Cependant, les machines sont si perfectionnées, les structures technologiques tellement établies et chargées d’une tâche précise que l’homme, à qui est censé profiter ce progrès, n’en profite même plus. Il devient indifférent à tous les avantages que lui confèrent les machines qu’il a lui-même mises au point, et vide complètement sa vie de ce qui en fait le plaisir. Impuissant et inutile, il s’enferme peu à peu dans une lassitude totale, ne se souvenant plus de la définition du plaisir, de l’amusement, et de la confiance seule en ses sens. Par exemple, les serveuses de bar deviennent presque indésirables par leur présence, car elles renvoient en miroir l’inutilité et la futilité de l’existence des hommes sur terre : « Juchées sur leurs hautes caisses vides, elles n’encaissaient plus rien. Elles ne parlaient pas. Elles bougeaient peu. Elles n’avaient rien à faire.

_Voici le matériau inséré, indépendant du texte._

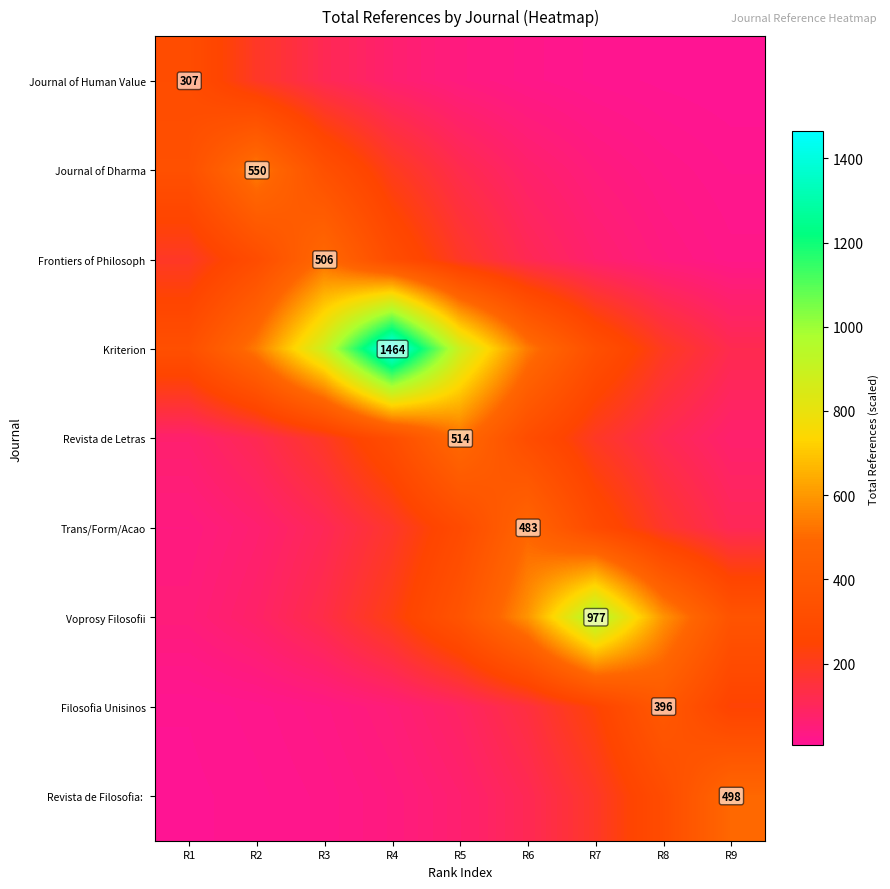

Which series changed the most between R2 and R4?

Kriterion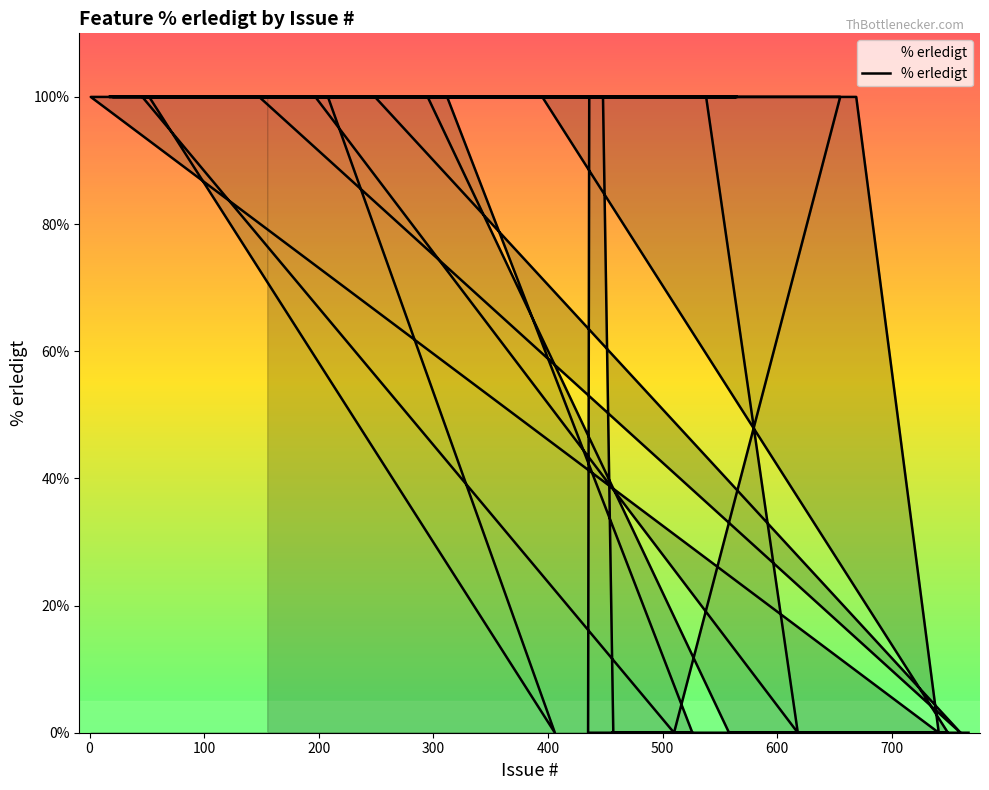

What is the average value?

70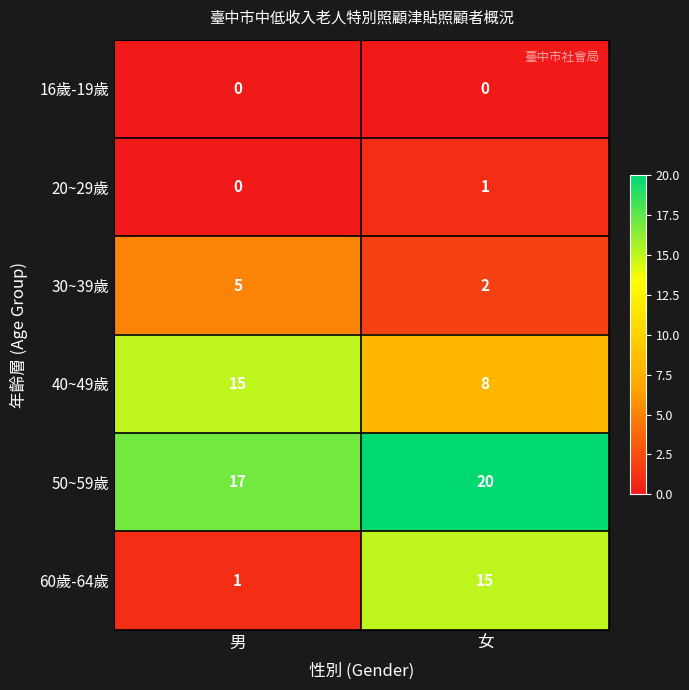

The 20~29歲 series shows 0 at 男. True or false?

True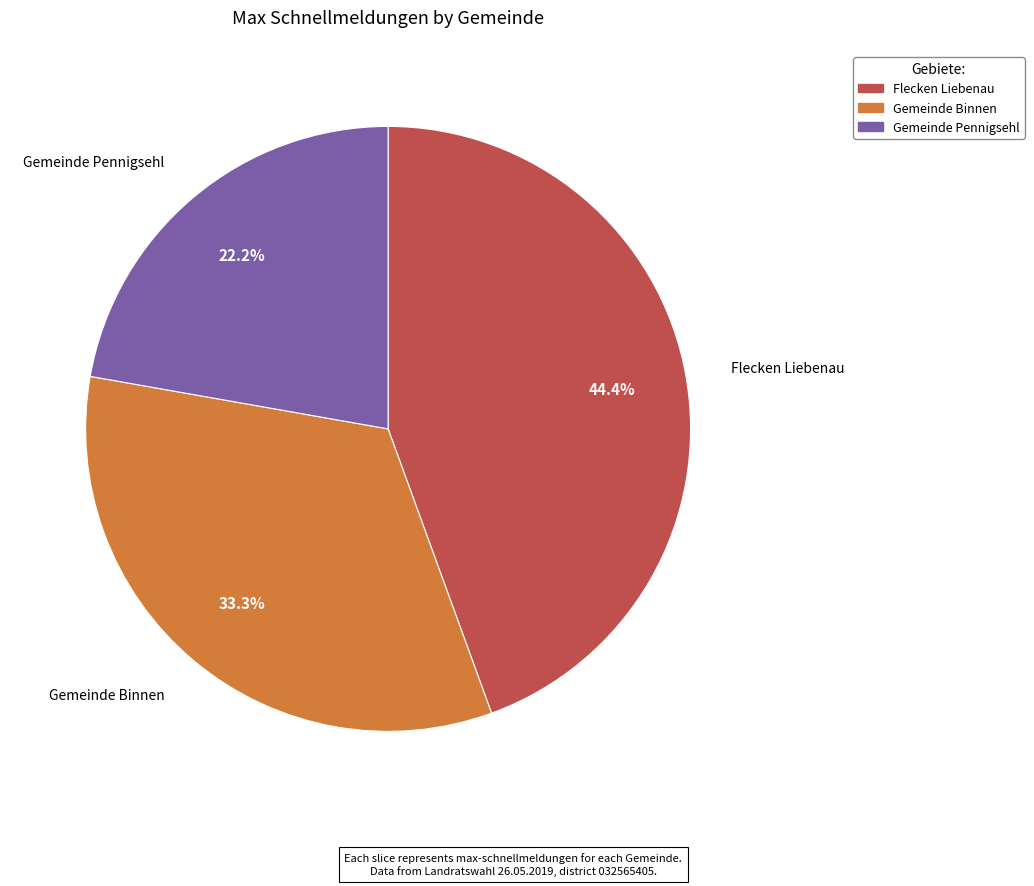

Which category has the smallest portion of the pie?

Gemeinde Pennigsehl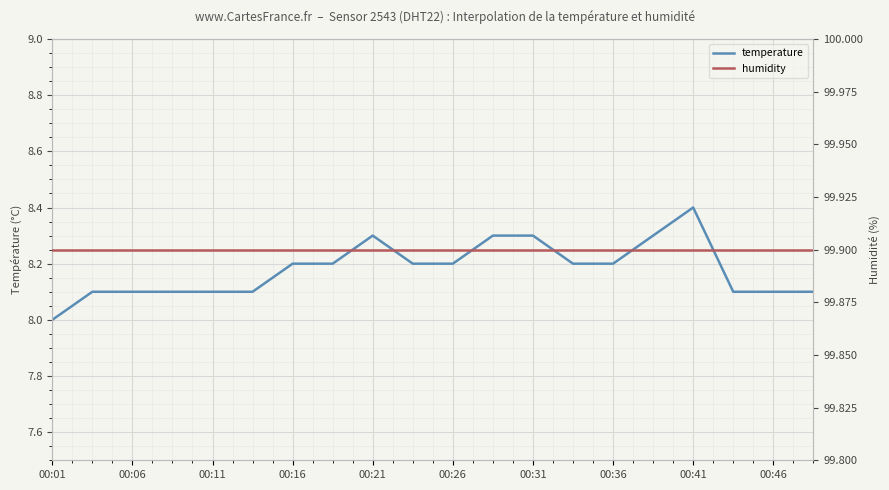

True or false: temperature and humidity intersect in this chart.

False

Elles étaient présentes. » Ces femmes, qui animent d’ordinaire bars et restaurants et en font souvent le cœur même de la vie, ne sont plus là qu’en tant que statues figées et glacées.

Ainsi, cette société futuriste s’enlise dans le progrès qu’elle a elle-même mis en place. C’est ce qui va la conduire à sa perte, puisqu’elle se laisse vivre, ou plutôt se contente d’exister, conditionnée par la suprématie de cette électricité vouée à la disparition. C’est pour cela que François demeure résolument antiprogressiste, supposant que la moindre tentative de retour vers un développement technologique tel qu’on l’a connu va replonger les hommes dans cette torpeur excessive, cette maladie de l’existence.